The women of the market, outraged that a ritual so central to their culture has been thwarted, threaten to riot. When Pilkings tells them that he will not hesitate to order the soldiers to open fire on the crowd, Iyaloja replies in one of the play’s more telling remarks, “To prevent one death you will actually make other deaths?”

The British are not the only ones who have earned Iyaloja’s ire. She is also furious with Elesin, who emerges as a tragic figure. Like the protagonists of ancient Greek tragedies, he pays a heavy price for his flaws, losing his honour, his self-respect, and the respect of his community.

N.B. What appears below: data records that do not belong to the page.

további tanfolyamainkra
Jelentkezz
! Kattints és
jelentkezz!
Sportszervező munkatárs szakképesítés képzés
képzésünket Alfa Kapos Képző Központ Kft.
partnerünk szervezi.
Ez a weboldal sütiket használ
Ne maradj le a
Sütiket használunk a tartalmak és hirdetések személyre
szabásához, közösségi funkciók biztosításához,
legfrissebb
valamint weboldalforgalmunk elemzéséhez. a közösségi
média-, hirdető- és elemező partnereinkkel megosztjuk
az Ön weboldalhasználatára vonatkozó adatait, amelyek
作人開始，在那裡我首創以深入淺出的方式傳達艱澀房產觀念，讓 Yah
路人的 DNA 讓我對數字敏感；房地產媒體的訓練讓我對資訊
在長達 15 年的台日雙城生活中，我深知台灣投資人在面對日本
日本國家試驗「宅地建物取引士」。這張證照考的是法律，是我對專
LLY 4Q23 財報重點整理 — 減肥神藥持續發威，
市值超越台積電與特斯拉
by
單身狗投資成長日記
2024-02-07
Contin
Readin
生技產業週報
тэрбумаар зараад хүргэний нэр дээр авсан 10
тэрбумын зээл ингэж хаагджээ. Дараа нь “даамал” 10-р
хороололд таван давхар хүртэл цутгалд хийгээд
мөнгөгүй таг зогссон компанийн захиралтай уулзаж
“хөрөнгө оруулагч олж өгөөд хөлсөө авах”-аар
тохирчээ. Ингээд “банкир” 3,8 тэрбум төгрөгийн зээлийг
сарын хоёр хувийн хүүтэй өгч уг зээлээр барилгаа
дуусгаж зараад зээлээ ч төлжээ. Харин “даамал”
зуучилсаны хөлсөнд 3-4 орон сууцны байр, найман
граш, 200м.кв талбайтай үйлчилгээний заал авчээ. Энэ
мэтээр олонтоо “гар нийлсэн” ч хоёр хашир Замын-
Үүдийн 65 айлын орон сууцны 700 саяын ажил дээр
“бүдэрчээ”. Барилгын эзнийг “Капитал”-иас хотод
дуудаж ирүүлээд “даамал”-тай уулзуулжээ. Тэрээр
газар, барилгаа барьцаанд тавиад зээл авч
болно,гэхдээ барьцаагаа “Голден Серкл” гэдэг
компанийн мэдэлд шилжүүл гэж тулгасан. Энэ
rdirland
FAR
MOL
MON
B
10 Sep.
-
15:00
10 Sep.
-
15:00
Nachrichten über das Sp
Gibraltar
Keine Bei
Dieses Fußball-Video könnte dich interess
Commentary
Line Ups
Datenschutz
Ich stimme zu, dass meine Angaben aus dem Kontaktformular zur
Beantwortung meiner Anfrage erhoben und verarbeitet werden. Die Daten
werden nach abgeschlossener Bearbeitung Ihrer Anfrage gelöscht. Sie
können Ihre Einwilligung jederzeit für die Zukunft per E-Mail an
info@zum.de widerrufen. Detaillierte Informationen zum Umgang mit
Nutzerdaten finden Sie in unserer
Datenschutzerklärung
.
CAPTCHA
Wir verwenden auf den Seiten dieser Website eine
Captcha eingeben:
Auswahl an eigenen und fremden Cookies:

I must confess that I have been able to write this summary of Death and the Kings Horseman largely thanks to perusing the programme notes and reading the script after seeing the show. My appreciation of the play in performance was blunted by my inability to understand the accents of many of the Yoruban characters. (Wolé Oguntokun is credited as “Yoruba Dialect Coach.”) My companion, who had read the script beforehand, said she could understand about eighty percent of what was being said; I estimated my comprehension at ten percent. The problem was exacerbated by the constant (and quite evocative) drumming in the first scene that, even when reduced to a minimal level, competed with the spoken word. Others in the audience didn’t seem to have the same difficulty and that may be true for you as well. I certainly hope so because in every other respect the production is exemplary.

Soyinka has famously insisted that the concerns of Death and the King’s Horseman are metaphysical and that the play should not be seen as a “clash of civilizations.” I take him at his word. However, it’s extremely difficult not to see it that way when you entrust the play to a director, actors, and a diverse audience, every one of whom brings their own individual culture to the theatre. In my experience of the clash in the play, the audience, myself included, sided with the Yoruba. The British, who have made something of an art of not respecting what they don’t understand, suffered in comparison. I find it hard to believe that Soyinka doesn’t feel the same way.